▸ **TASK TO CARRY OUT**
Extend the passage on grouping API calls into call sequences by response time, continuing from its final sentence.

▸ **TEXT SECTION**
◇ ◇ ◇

Once the second API call is processed, a subsequent API call (e.g., a third API call) is evaluated to determine whether the subsequent API call is to be grouped into the second API call sequence or the subsequent API call sequence is to be grouped into a new API call sequence (e.g., a third API call sequence). In this way, API calls of the series of API calls may be processed.
If the response of the second API call is larger than the minimum response time, then the processing of the first API call affected (increased) the response time of the second API call being processed by the production system. Accordingly, the second record of the second API call is grouped into the first API call sequence with the first record of the first API call. After, the third API call is evaluated to determine whether the third record of the third API call is to be grouped into the first API call sequence, or the second API call sequence is to be created and the third record is to be grouped into the second API call sequence. In this way, API calls of the series of API calls may be processed.

◇ ◇ ◇

▸ **LISTING**

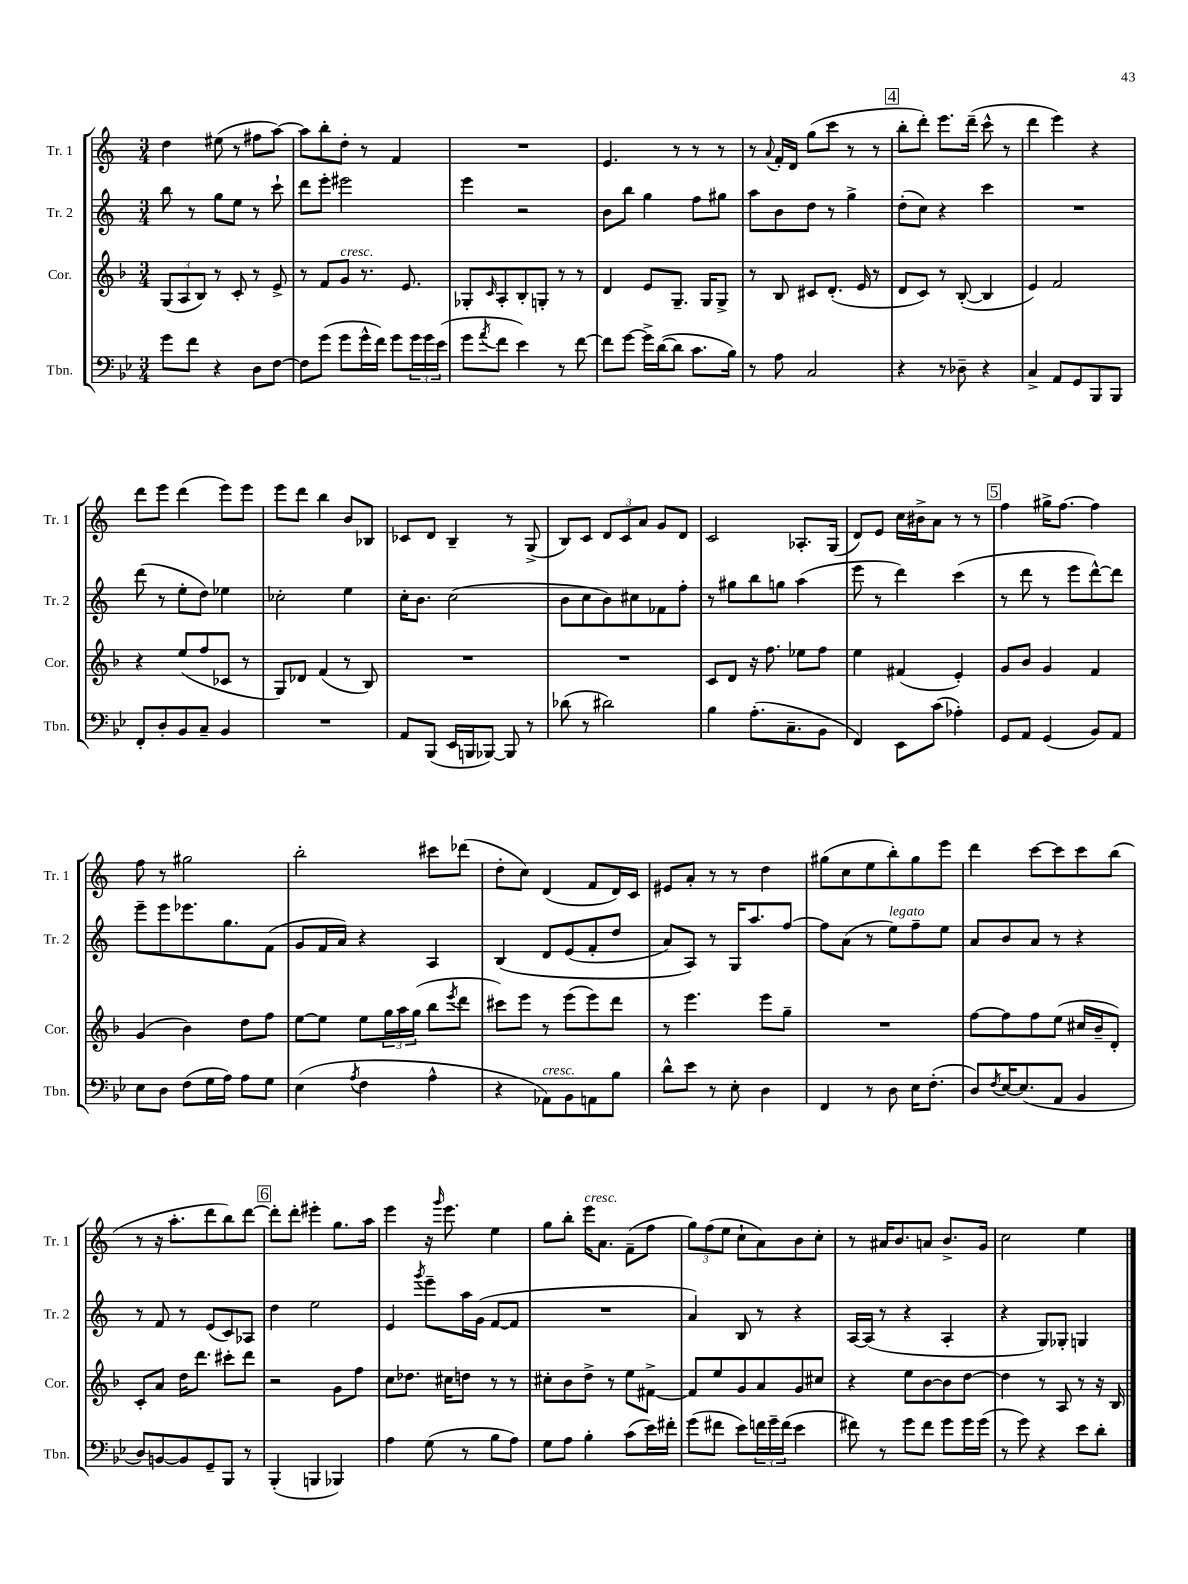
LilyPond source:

<<
\new StaffGroup <<
\new Staff = "s0" \with { instrumentName = "Tr. 1" shortInstrumentName = "Tr. 1" } {
    \clef treble \key c \major \numericTimeSignature \time 3/4
    d''4 eis''8( r8 fis''8 a''8~) |
    a''8 b''8-. d''8-. r8 f'4 |
    R2. |
    e'4. r8 r8 r8 |
    r8 \appoggiatura { a'8 } f'16-. d'16 g''8( c'''8 r8 r8 |
    \mark \markup { \box "4" } b''8-. d'''8-.) e'''8. d'''16--( c'''8-^ r8 |
    d'''4 e'''4) r4 |
    d'''8 e'''8 d'''4( e'''8) e'''8 |
    e'''8 d'''8 b''4 b'8 bes8 |
    ces'8 d'8 b4-- r8 g8->( |
    b8) c'8 \tuplet 3/2 { d'8 c'8 a'8 } g'8 d'8 |
    c'2 aes8.-. g16( |
    d'8) e'8 c''16 bis'16-> a'8 r8 r8 |
    \mark \markup { \box "5" } f''4 gis''16-> f''8.~ f''4 |
    f''8 r8 gis''2 |
    b''2-. cis'''8 des'''8( |
    d''8-. c''8) d'4( f'8 d'16) c'16 |
    eis'8 a'8-. r8 r8 d''4 |
    gis''8( c''8 e''8 b''8-.) gis''8 e'''8 |
    d'''4 c'''8~ c'''8 c'''8 b''8( |
    r8 r16 a''8.-. d'''8 b''8) d'''8~ |
    \mark \markup { \box "6" } d'''8-. d'''8-. eis'''4-. g''8. a''16 |
    e'''4 r16 \grace { g'''16 } e'''8. e''4 |
    g''8 b''8-. e'''16^\markup { \italic "cresc." } a'8. f'8--( f''8 |
    \tuplet 3/2 { g''8) f''8( e''8 } c''8-! a'8) b'8 c''8-. |
    r8 ais'16 b'8. a'8 b'8.-> g'16 |
    c''2 e''4 \bar "|." |
}
\new Staff = "s1" \with { instrumentName = "Tr. 2" shortInstrumentName = "Tr. 2" } {
    \clef treble \key c \major \numericTimeSignature \time 3/4
    b''8 r8 g''8 e''8 r8 c'''8-! |
    d'''8 e'''8-. eis'''2 |
    e'''4 r2 |
    b'8 b''8 g''4 f''8 gis''8 |
    a''8 b'8 d''8 r8 g''4-> |
    \mark \markup { \box "4" } d''8-.( c''8) r4 c'''4 |
    R2. |
    d'''8( r8 e''8-. d''8) ees''4 |
    ces''2-. e''4 |
    c''16-. b'8. c''2( |
    b'8 c''8 b'8) cis''8 fes'8 f''8-. |
    r8 gis''8 b''8 g''8 a''4( |
    e'''8 r8 d'''4) c'''4( |
    \mark \markup { \box "5" } r8 d'''8 r8 e'''8 d'''8~-^) d'''8 |
    e'''8-- e'''8 ees'''8. g''8. f'8( |
    g'8 f'16 a'16) r4 a4 |
    b4\( d'8 e'8( f'8-. d''8 |
    a'8) a8\) r8 g16 a''8. f''8~ |
    f''8 a'8( r8 e''8^\markup { \italic "legato" }) f''8-- e''8 |
    a'8 b'8 a'8 r8 r4 |
    r8 f'8 r8 e'8( c'8) aes8 |
    \mark \markup { \box "6" } d''4 e''2 |
    e'4 \acciaccatura { g'''8 } e'''8-- a''16 g'16( f'8~ f'8 |
    R2. |
    a'4) b8 r8 r4 |
    a16~ a16( r8 r4 a4-. |
    r4 g8) ges8-. g4 \bar "|." |
}
\new Staff = "s2" \with { instrumentName = "Cor." shortInstrumentName = "Cor." } {
    \clef treble \key f \major \numericTimeSignature \time 3/4
    \tuplet 3/2 { g8( a8 bes8) } r8 c'8-. r8 e'8-> |
    r8 f'8 g'8^\markup { \italic "cresc." } r8. e'8. |
    ges8-. \grace { c'16 } a8-. bes8-. g8-. r8 r8 |
    d'4 e'8 g8.-- g16 g8-> |
    r8 bes8 cis'8 d'8.-.( e'16 r8 |
    \mark \markup { \box "4" } d'8 c'8) r8 bes8~-.( bes4 |
    e'4) f'2 |
    r4 e''8( f''8 ces'8 r8 |
    g8) des'8 f'4( r8 bes8) |
    R2. |
    R2. |
    c'8 d'8 r16 f''8. ees''8 f''8 |
    e''4 fis'4( e'4-.) |
    \mark \markup { \box "5" } g'8 bes'8 g'4 f'4 |
    g'4( bes'4) d''8 f''8 |
    e''8~ e''8 e''8 \tuplet 3/2 { g''16 a''16 g''16( } bes''8 \acciaccatura { e'''8 } d'''8 |
    cis'''8) e'''8 r8 e'''8( e'''8) d'''8 |
    r8 e'''4. e'''8 g''8-- |
    R2. |
    f''8~ f''8 f''8 e''8( cis''16 bes'16-- d'8-.) |
    c'8-. a'8 d''16 d'''8. cis'''8-. d'''8 |
    \mark \markup { \box "6" } r2 g'8 f''8 |
    c''8 des''8. cis''16 d''8 r8 r8 |
    cis''8-. bes'8 d''8-> r8 e''8 fis'8~-> |
    fis'8 e''8 g'8 a'8 g'8 cis''8 |
    r4 e''8 bes'8~ bes'8 d''8~ |
    d''4 r8 a8 r8 r16 bes16 \bar "|." |
}
\new Staff = "s3" \with { instrumentName = "Tbn." shortInstrumentName = "Tbn." } {
    \clef bass \key bes \major \numericTimeSignature \time 3/4
    g'8 f'8 r4 d8 f8~ |
    f8 g'8( g'8 g'16-^ f'16) g'8 \tuplet 3/2 { g'16 g'16 ees'16( } |
    g'8 \acciaccatura { a'8 } f'8 ees'4) r8 f'8~ |
    f'8 g'8~ g'16-> d'16~( d'8 c'8. bes16) |
    r8 a8 c2 |
    \mark \markup { \box "4" } r4 r8 des8-- r4 |
    c4-> a,8 g,8 bes,,8 bes,,8 |
    f,8-. d8-. bes,8 c8-- bes,4 |
    R2. |
    a,8 bes,,8( ees,16 b,,16 bes,,8~) bes,,8 r8 |
    des'8( r8 dis'2) |
    bes4 a8.-.( c8.-- bes,8 |
    f,4) ees,8 c'8( aes4-.) |
    \mark \markup { \box "5" } g,8 a,8 g,4( bes,8) a,8 |
    ees8 d8 f8( g16 a16) a8 g8 |
    ees4( \acciaccatura { a8 } f4 a4-^ |
    r4 aes,8^\markup { \italic "cresc." }) bes,8 a,8 bes8 |
    d'8-^ ees'8 r8 ees8-. d4 |
    f,4 r8 d8 ees16 f8.-.( |
    d8) \acciaccatura { f8 } ees16~ ees8.( a,8 bes,4 |
    d8) b,8~ b,8 g,8-- bes,,8 r8 |
    \mark \markup { \box "6" } bes,,4-.( b,,4 bes,,4) |
    a4 g8( r8 bes8 a8) |
    g8 a8 bes4-. c'8( ees'16) fis'16-. |
    g'8( fis'8 ees'8) \tuplet 3/2 { f'16 g'16-- f'16( } ees'4 |
    fis'8) r8 g'8 fis'8 g'8 g'16 g'16( |
    r8 g'8) r4 ees'8 d'8-. \bar "|." |
}
>>
>>
\layout { \context { \Score \remove "Bar_number_engraver" } }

◇ ◇ ◇

▸ **WRITTEN ANSWER**
During operationof method, the API call sequences are used to simulate the execution of the production system as a simulated production system within a simulation environment. In some embodiments, the API call sequences and gap times of the API calls within the API call sequences are used to construct a load model. The load model is trained to generate test API call sequences representative of the actual API call sequences processed by the production system. The test API call sequences are applied to the simulation as input into the simulated production system in order to simulate how the production system would process the test API call sequences during real-time operation. In some embodiments, the load model generates a test API call sequence based upon at least one of a longest API call sequence, a shortest API call sequence, a shortest gap time, an average API call sequence length with an average gap time, and/or a median API call sequence length with a median gap time.
In some embodiments, the API call sequences are used to create the test API call sequences (e.g., with or without creating the load model). In some embodiments, a random selection algorithm may be executed to randomly select one or more API call sequences and/or gap times as the test API call sequences. In some embodiments, a sampling algorithm is executed to sample a threshold number of the API call sequences as the test API call sequences.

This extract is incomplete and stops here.